For the first time, a Generative Adversarial Network is being used to create synthetic datasets of wound imagery, in order to redress a critical lack of diverse and accessible content of this type in healthcare machine learning applications.
The system, called WG2AN, is a collaboration between the Batten College of Engineering & Technology and AI heath company eKare, which specializes in applying machine learning methodologies to the measurement and identification of wounds.
The GAN is trained on 100-4000 labeled stereoscopic chronic wound images provided by eKare, including anonymized pictures of injury types from causes such as pressure, surgery, lymphovascular incidents, diabetes and burn injuries. The source material varied in size between 1224×1224 to 2160×2160, all taken under available light by physicians.
To accommodate the available latent space in the model training architecture, the images were rescaled to 512×512, and extracted from their backgrounds. To study the effect of dataset size, test runs were implemented on batches of 100, 250, 500, 1000, 2000, and 4000 images.
The image above shows increasing detail and granularity according to the size of the contributing training set, and the number of epochs run on each pass.
WG2GAN runs on PyTorch on a relatively lean consumer-style setup, with 8GB of VRAM on a GTX 1080 GPU. Training took between 4-58 hours over the range of dataset sizes from 100-4000 images, and over a range of epochs, on a batch size of 64 as a trade-off between accuracy and performance. The Adam Optimizer is used for the first half of training at a learning rate of 0.0002, and concluded with a linear decaying learning rate until a loss of zero is achieved.
In medical datasets, as with so many other sectors of machine learning, labeling is an inevitable bottleneck. In this case, the researchers used a semi-automated labeling system that leverages earlier research from eKare, which employed real-world models of wounds, created in Play-Doh and roughly colored for semantic context.
The researchers noted a problem that frequently occurs in the initial stages of training, when a dataset is quite diverse and weights are randomized – the model takes a long time (75 epochs) to ‘settle down’:
Where data is variegated, both GAN and encoder/decoder models struggle to obtain generalization in the earlier stages, as we can see evidenced in the above graph of the training of WG2GAN, which tracks the training timeline from inception to zero loss.

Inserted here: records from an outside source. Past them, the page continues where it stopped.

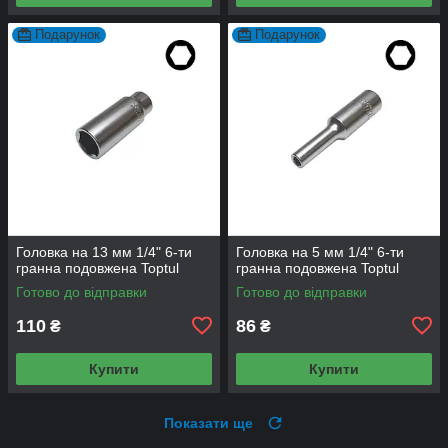
Подарунок
Подарунок
Головка на 13 мм 1/4" 6-ти
Головка на 5 мм 1/4" 6-ти
гранна подовжена Toptul
гранна подовжена Toptul
Готово до відправки
Готово до відправки
110
86
₴
₴
Купити
Купити
Показати ще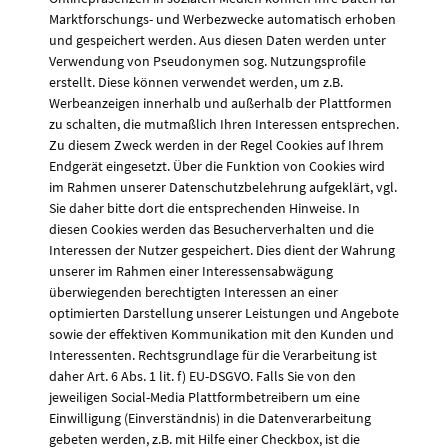
Marktforschungs- und Werbezwecke automatisch erhoben
und gespeichert werden. Aus diesen Daten werden unter
Verwendung von Pseudonymen sog. Nutzungsprofile
erstellt. Diese können verwendet werden, um z.B.
Werbeanzeigen innerhalb und außerhalb der Plattformen
zu schalten, die mutmaßlich Ihren Interessen entsprechen.
Zu diesem Zweck werden in der Regel Cookies auf Ihrem
Endgerät eingesetzt. Über die Funktion von Cookies wird
im Rahmen unserer Datenschutzbelehrung aufgeklärt, vgl.
Sie daher bitte dort die entsprechenden Hinweise. In
diesen Cookies werden das Besucherverhalten und die
Interessen der Nutzer gespeichert. Dies dient der Wahrung
unserer im Rahmen einer Interessensabwägung
überwiegenden berechtigten Interessen an einer
optimierten Darstellung unserer Leistungen und Angebote
sowie der effektiven Kommunikation mit den Kunden und
Interessenten. Rechtsgrundlage für die Verarbeitung ist
daher Art. 6 Abs. 1 lit. f) EU-DSGVO. Falls Sie von den
jeweiligen Social-Media Plattformbetreibern um eine
Einwilligung (Einverständnis) in die Datenverarbeitung
gebeten werden, z.B. mit Hilfe einer Checkbox, ist die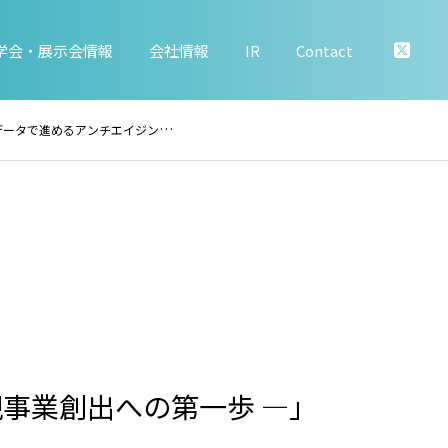
学会・展示会情報
会社情報
IR
Contact
ング研究開発 ― 新規事業創出への第一歩 ―」
規事業創出への第一歩 ―」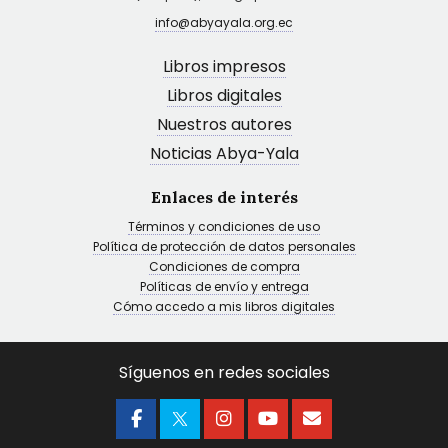
info@abyayala.org.ec
Libros impresos
Libros digitales
Nuestros autores
Noticias Abya-Yala
Enlaces de interés
Términos y condiciones de uso
Política de protección de datos personales
Condiciones de compra
Políticas de envío y entrega
Cómo accedo a mis libros digitales
Síguenos en redes sociales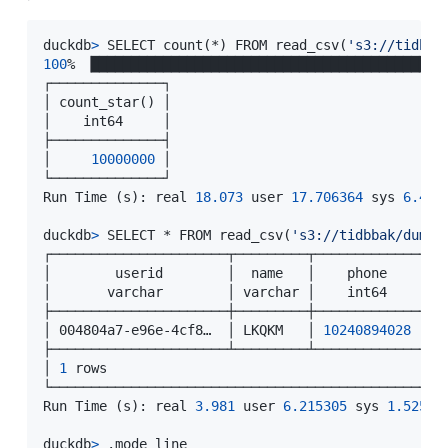
duckdb
>
 SELECT count
(
*
)
 FROM read_csv
(
's3://tidbba
100
% ▕█████████████████████████████████████████████
┌──────────────┐

│ count_star
(
)
 │

│    int64     │

├──────────────┤

│     
10000000
 │

└──────────────┘

Run Time 
(
s
)
: real 
18.073
 user 
17.706364
 sys 
6.432
duckdb
>
 SELECT * FROM read_csv
(
's3://tidbbak/dumpl
┌──────────────────────┬─────────┬─────────────┬──
│        userid        │  name   │    phone    │  
│       varchar        │ varchar │    int64    │ v
├──────────────────────┼─────────┼─────────────┼──
│ 004804a7-e96e-4cf8…  │ LKQKM   │ 
10240894028
 │ 女
├──────────────────────┴─────────┴─────────────┴──
│ 
1
 rows                                          
└─────────────────────────────────────────────────
Run Time 
(
s
)
: real 
3.981
 user 
6.215305
 sys 
1.52587
duckdb
>
 .mode line
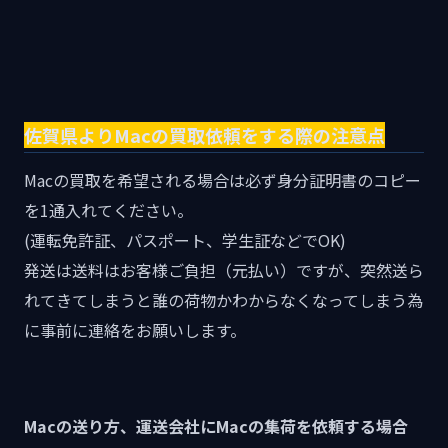
佐賀県よりMacの買取依頼をする際の注意点
Macの買取を希望される場合は必ず身分証明書のコピー
を1通入れてください。
(運転免許証、パスポート、学生証などでOK)
発送は送料はお客様ご負担（元払い）ですが、突然送ら
れてきてしまうと誰の荷物かわからなくなってしまう為
に事前に連絡をお願いします。
Macの送り方、運送会社にMacの集荷を依頼する場合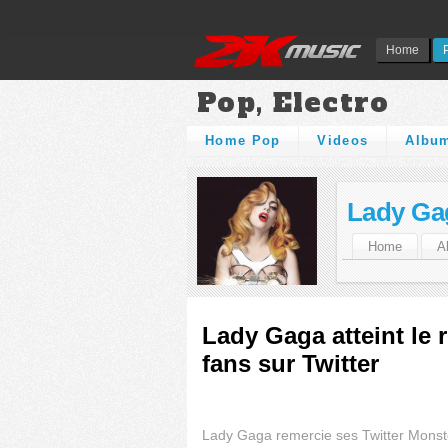
Home
Pop, Electro
Home Pop
Videos
Albu
Lady Ga
Home
A
Lady Gaga atteint le 
fans sur Twitter
Lady Gaga remercie ses Twitter Monst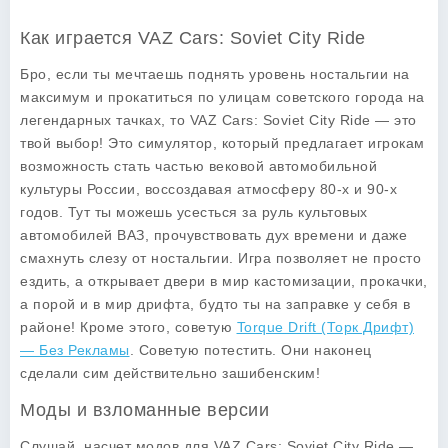
Как играется VAZ Cars: Soviet City Ride
Бро, если ты мечтаешь поднять уровень ностальгии на
максимум и прокатиться по улицам советского города на
легендарных тачках, то
VAZ Cars: Soviet City Ride
— это
твой выбор! Это симулятор, который предлагает игрокам
возможность стать частью вековой автомобильной
культуры России, воссоздавая атмосферу 80-х и 90-х
годов. Тут ты можешь усесться за руль культовых
автомобилей ВАЗ, прочувствовать дух времени и даже
смахнуть слезу от ностальгии. Игра позволяет не просто
ездить, а открывает двери в мир кастомизации, прокачки,
а порой и в мир дрифта, будто ты на заправке у себя в
районе! Кроме этого, советую
Torque Drift (Торк Дрифт)
— Без Рекламы
. Советую потестить. Они наконец
сделали сим действительно зашибенским!
Моды и взломанные версии
Слушай, насчет модов для
VAZ Cars: Soviet City Ride
—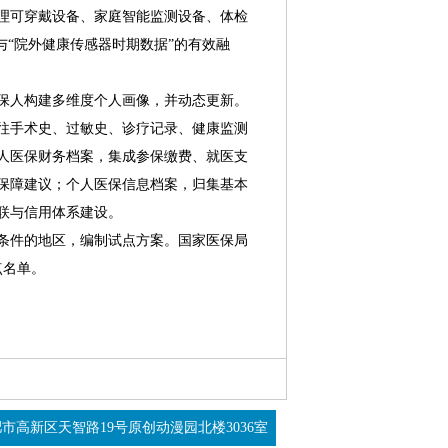
理可穿戴设备、家庭智能监测设备、体检
与“院外健康传感器时期数据”的有效融
人构建多维度个人画像，并动态更新。
往手术史、过敏史、诊疗记录、健康监测
人医保财务档案，集成参保缴费、就医支
保障建议；个人医保信息档案，归集基本
联与信用体系建设。
件的地区，编制试点方案。国家医保局
点名单。
市高新区天智路19号原创动漫园北楼3036室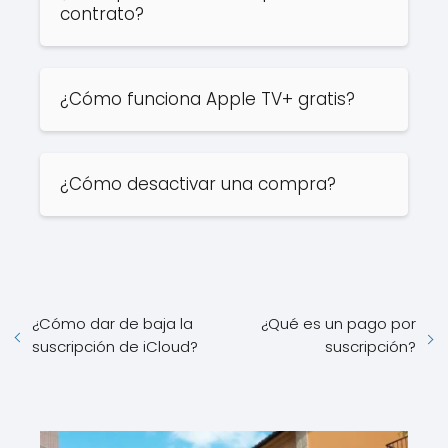
contrato?
¿Cómo funciona Apple TV+ gratis?
¿Cómo desactivar una compra?
¿Cómo dar de baja la
¿Qué es un pago por
suscripción de iCloud?
suscripción?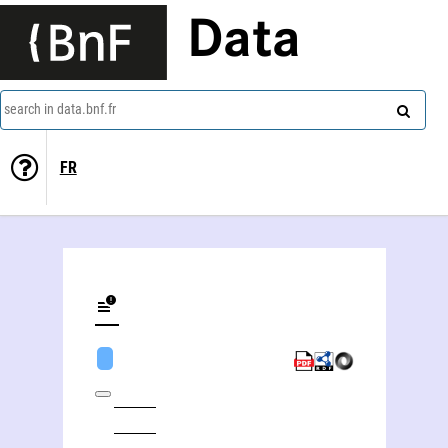
Data
search in data.bnf.fr
FR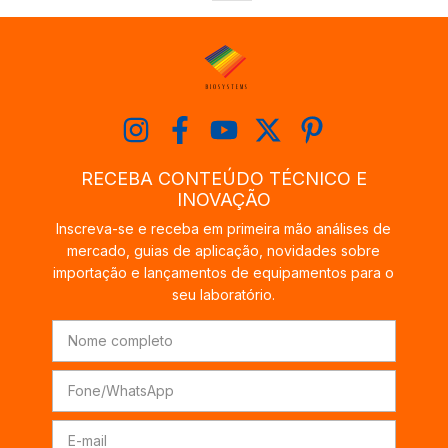
RECEBA CONTEÚDO TÉCNICO E
INOVAÇÃO
Inscreva-se e receba em primeira mão análises de
mercado, guias de aplicação, novidades sobre
importação e lançamentos de equipamentos para o
seu laboratório.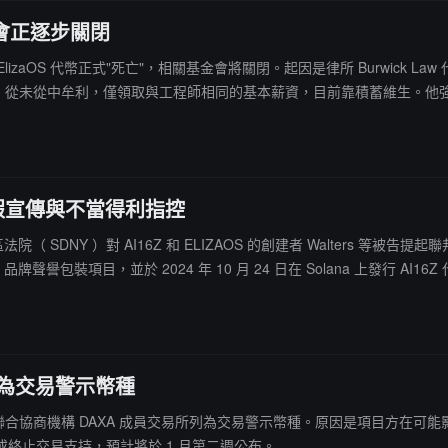
基金會正逐步關閉
rs 宣布 ai16z/ElizaOS 代幣正式"死亡"，相關基金會將關閉。起因是律所 B
代幣、從未從中牟利，僅領取與工程師相同的基本薪資，目前靠積蓄維生。他強調將
支持。
涉虛假宣傳與不當得利指控
聯邦地區法院（ SDNY ）對 AI16Z 和 ELIZAOS 的創建者 Walte
z ）品牌聲譽包裝項目，並於 2024 年 10 月 24 日在 Solana 上發行
 月 2 日，該代幣價格達到約 2.47 美元的歷史高點，市值超過 26 
所列為交易警示幣種
國數字資產交易所聯合協商機構 DAXA 成員交易所列為交易警示幣種。原因是項
除或終止交易支持，預計將於 1 月第二週公布。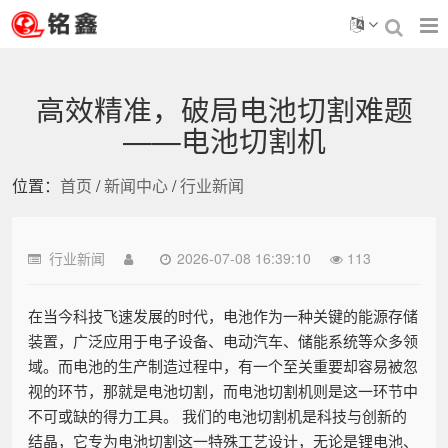
高效精准，破局电池切割难题
——电池切割机
位置：
首页
/
新闻中心
/
行业新闻
行业新闻
2026-07-08 16:39:10
113
在当今科技飞速发展的时代，电池作为一种关键的能源存储
装置，广泛应用于电子设备、电动汽车、储能系统等众多领
域。而电池的生产制造过程中，有一个至关重要却容易被忽
视的环节，那就是电池切割，而电池切割机则是这一环节中
不可或缺的得力工具。 我们的电池切割机是科技与创新的
结晶，它专为电池切割这一特殊工艺设计，无论是锂电池、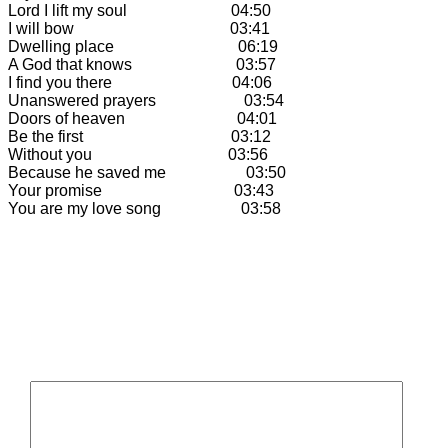
Lord I lift my soul 04:50
I will bow 03:41
Dwelling place 06:19
A God that knows 03:57
I find you there 04:06
Unanswered prayers 03:54
Doors of heaven 04:01
Be the first 03:12
Without you 03:56
Because he saved me 03:50
Your promise 03:43
You are my love song 03:58
Beitragsnavigation
Next:
In your arms | Single, mp3 download
Schreibe einen Kommentar
Deine E-Mail-Adresse wird nicht veröffentlicht.
Erforderliche Felder sind mit
*
markiert
Kommentar
*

Care must be taken to ensure that the training process does not fixate on the features or characteristics of any one iteration or epoch, but rather continues to generalize to a usable mean loss without producing results that excessively abstract the source material. In the case of WG2GAN, that would risk to create unbounded, entirely ‘fictional’ wounds, concatenated among too wide a range of unrelated wound types, rather than producing an accurate range of variations within a particular wound type.
Controlling Scope In A Machine Learning Dataset
Models with lighter training sets generalize faster, and the paper’s researchers contend that the most realistic images could be obtained at less than the maximum settings: a 1000 image dataset trained over 200 epochs.
Though smaller datasets might achieve highly realistic images in less time, the range of images and types of wound generated will necessarily be more limited as well. There is a delicate balance in GAN and encoder/decoder training regimes between the volume and variety of input data, the fidelity of the produced images, and the realism of the produced images — issues of scope and weighting that are certainly not confined to medical image synthesis.
Class Imbalances In Medical Datasets
In general, healthcare machine learning is beset not only by a lack of datasets, but by class imbalances, where essential data on a specific disease constitutes so small a percentage of its host dataset that it risks to either be dismissed as outlier data, or to become assimilated in the process of generalization throughout training.
A number of methods have been proposed to address the latter issue, such as under-sampling or over-sampling. However, the problem is frequently side-stepped by developing disease-specific datasets that are entirely bound to a single medical issue. Though this approach is effective on a per-case basis, it does contribute to the culture of Balkanization in the sphere of medical machine learning research, and arguably slows down general progress in the sector.